Tu m'as quittée ? Peut-être. Mais aujourd'hui, je pourrais te mettre à terre. Ta nouvelle femme est plus jeune ? Très bien. Mais est-ce qu'elle tient le choc, elle ?

Je mets mon équipement en vente sur Craigslist. Et quand je rassemble tout ce que j'ai accumulé à Washington en deux ans... ça tient dans une seule valise.

Je reste plantée devant, fermée, prête à partir, avec un sentiment creux dans la poitrine.

Mon père me trouve comme ça, les mains sur les hanches.

« C'est tout, dis-je. J'ai trente ans, et toute ma vie tient là-dedans. »

Je donne un petit coup de pied dans la valise.

Je parle surtout pour moi. Les élans émotionnels mettent mes parents mal à l'aise. J'étais une enfant silencieuse, par habitude.

Mon père lâche un petit rire, comme si j'avais raconté une blague, puis il attrape la valise et la charge dans la voiture sans rien ajouter.

Une fois seul, je jette un dernier regard à la maison.

Elle ne va pas vraiment me manquer. C'était juste un refuge... Un endroit où je pouvais être moi, sans crainte, même nue derrière ces grandes fenêtres.

Je soupire, puis me dirige vers la porte.

« Au revoir, petite maison. À bientôt. »

Après le divorce, j'ai essayé de donner un sens à tout ça, mais rien ne venait vraiment. Les journées se ressemblaient, remplies de gestes automatiques et de silences qui pesaient plus lourd que les disputes d'avant. Je continuais à avancer, parce qu'il le fallait bien, mais sans réelle direction. Tout ce que nous avions construit ensemble semblait s'être évaporé, comme si ces années n'avaient jamais existé ailleurs que dans ma mémoire.
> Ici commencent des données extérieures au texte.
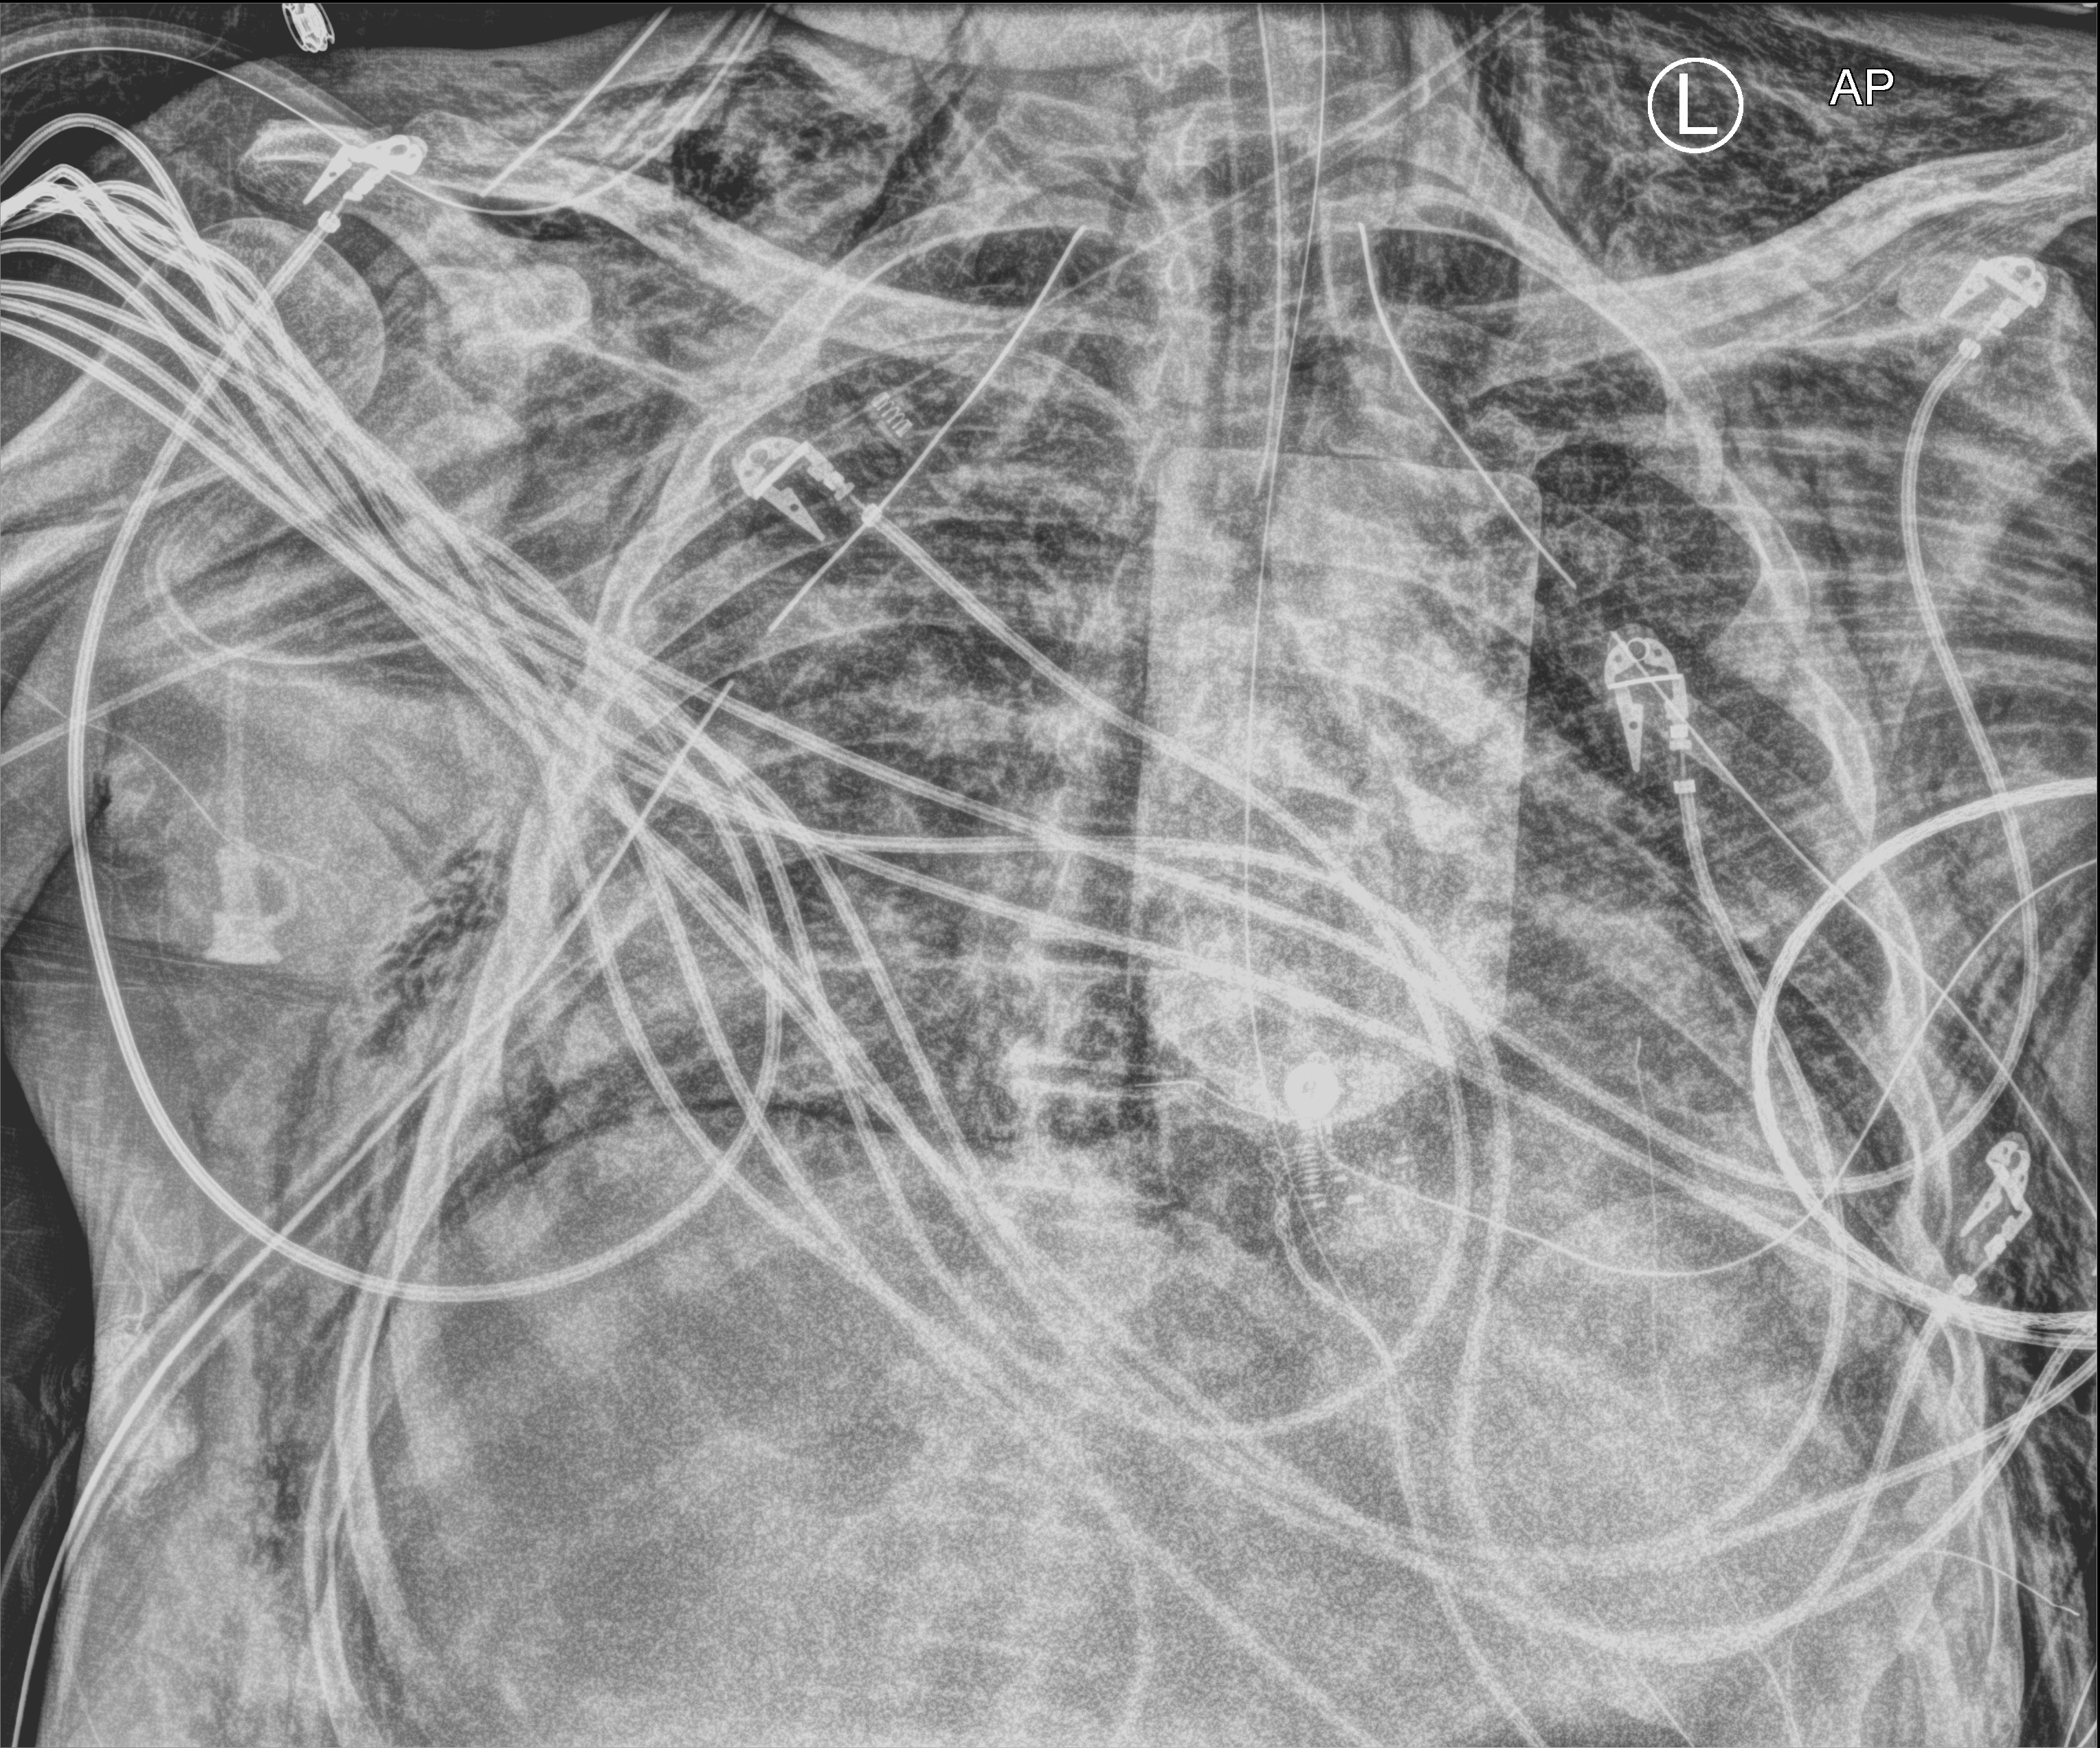
Chest X-ray (portable), anteroposterior (AP) projection. Male patient hospitalised with COVID-19, age 18–59 years.
Hospital-stay facts (about this admission, not read from this image; timing relative to this image not recorded): mechanically ventilated during this hospital stay: yes; length of hospital stay: 83 days.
Les gens autour de moi avaient tous quelque chose à dire. Certains prenaient parti, d'autres préféraient éviter le sujet. Moi, je restais coincée entre les deux, incapable de défendre ce qui avait été, incapable aussi de condamner complètement ce qui s'était brisé. Il y avait encore des moments où je repensais à nous, à ces soirs sans importance particulière qui, pourtant, me manquaient plus que tout : un repas partagé, un regard échangé sans raison, ou simplement le fait de ne pas être seule.

Je me suis rendu compte que ce n'était pas seulement Woods que je perdais. C'était une version de moi-même, celle qui croyait encore que les choses pouvaient durer si on y mettait assez de volonté. Cette version-là avait disparu quelque part en cours de route, sans que je m'en aperçoive.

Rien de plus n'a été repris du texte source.